Kementerian Lingkungan Hidup akan membangun instalasi pengolahan sampah menjadi bahan bakar pembangkit listrik mulai 2026 di Bali. Menurut ahli elektro, upaya mengolah sampah jadi bahan bakar pembangkit listrik sejatinya tidak terlalu menjanjikan.
Guru besar bidang teknik elektro Universitas Udayana, Ida Ayu Dwi Giriantari mengatakan ribuan ton sampah yang dihasilkan di Bali, dapat diolah jadi bahan bakar pembangkit listrik. Namun, mengolah sampah jadi listrik bukan perkara murah.
Giriantari enggan menyebut berapa biaya mengolah sampah jadi bahan bakar pembangkit listrik. Pembangunan instalasi pengolahannya saja sudah menyedot banyak biaya.
“Biayanya tidak sebanding dengan listrik yang dihasilkan dari sampah itu. Sehingga siapa pun yang membangun (instalasi) pengolahan sampah (jadi listrik) masih butuh biaya,” kata Giriantari ditemui infoBali seusai konferensi pers Pekan Iklim Bali di Denpasar, Jumat (15/8/2025).
Giriantari mengatakan pasokan listrik yang dihasilkan pembangkit berbahan bakar sampah juga tidak besar. Seberat 1 ton sampah baru dapat dijadikan bahan bakar pembangkit untuk beberapa kilowatt (Kwh) listrik saja.
Sementara itu, sampah seberat 2.000 ton, dapat dijadikan bahan bakar pembangkit listrik berkapasitas 30 megawatt (MW). “30 MW itu hanya mampu memberi pasokan listrik di Bali selama 24 jam saja,” jelasnya.
Ada dua metode pengolahan sampah. Ada metode insenerator dan pirolisis dalam mengolah sampah.

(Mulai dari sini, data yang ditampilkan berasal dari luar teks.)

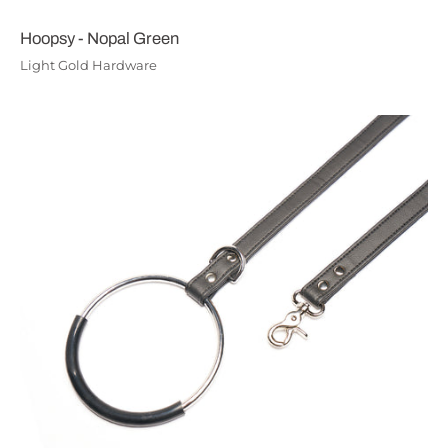
Hoopsy - Nopal Green
Light Gold Hardware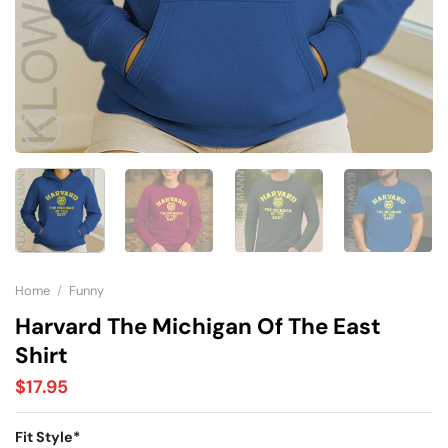
Home
/
Funny
Harvard The Michigan Of The East
Shirt
$
17.95
Fit Style
*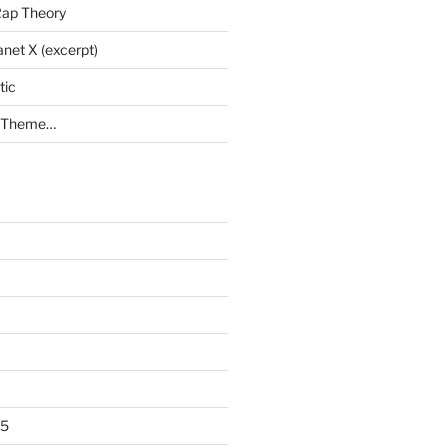
Rap Theory
anet X (excerpt)
tic
a Theme…
25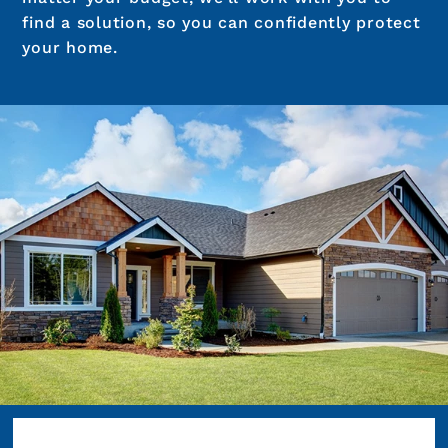
find a solution, so you can confidently protect
your home.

Metode insenerator adalah yang paling cocok diterapkan di Bali karena hanya membakar semua jenis sampah tanpa terkecuali. Berbeda dengan metode pirolisis yang hanya digunakan untuk mengolah sampah organik dengan dipanaskan pada suhu tinggi di ruang hampa udara.

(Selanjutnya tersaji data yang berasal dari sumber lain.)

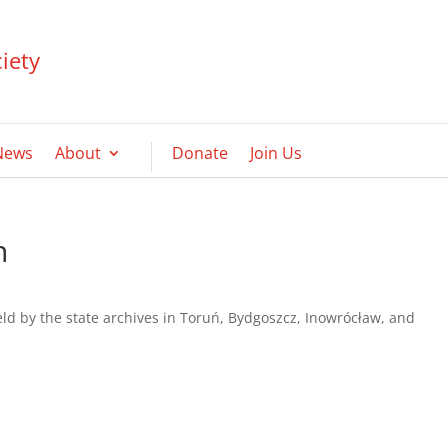
iety
News
About
Donate
Join Us
h
held by the state archives in Toruń, Bydgoszcz, Inowrócław, and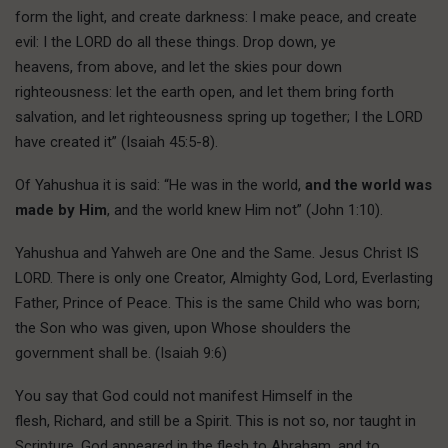
form the light, and create darkness: I make peace, and create
evil: I the LORD do all these things. Drop down, ye
heavens, from above, and let the skies pour down
righteousness: let the earth open, and let them bring forth
salvation, and let righteousness spring up together; I the LORD
have created it” (Isaiah 45:5-8).
Of Yahushua it is said: “He was in the world,
and the world was
made by Him
, and the world knew Him not” (John 1:10).
Yahushua and Yahweh are One and the Same. Jesus Christ IS
LORD. There is only one Creator, Almighty God, Lord, Everlasting
Father, Prince of Peace. This is the same Child who was born;
the Son who was given, upon Whose shoulders the
government shall be. (Isaiah 9:6)
You say that God could not manifest Himself in the
flesh, Richard, and still be a Spirit. This is not so, nor taught in
Scripture. God appeared in the flesh to Abraham, and to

Giriantari menegaskan hanya sampah baru yang dapat diolah dengan dua metode itu. Sebab sampah baru masih mengandung banyak kalori dibanding sampah lama yang telah membusuk.
“Jadi berpikirnya, bukan listriknya. Tapi (biaya) mengolah sampahnya. Listrik itu (sebenarnya) hasil sampingan dari pengolahan sampah (dengan manfaat lain),” katanya.
Bahaya Alih Fungsi Lahan di TPA Suwung
Giriantari juga sangat tidak menyarankan instansi mana pun untuk membangun pabrik atau instalasi apapun di lahan bekas TPA Suwung. Ada jutaan meter kubik gas metana (CH4) yang terkubur di dalam timbunan sampah yang sudah menggunung sejak 1984 itu.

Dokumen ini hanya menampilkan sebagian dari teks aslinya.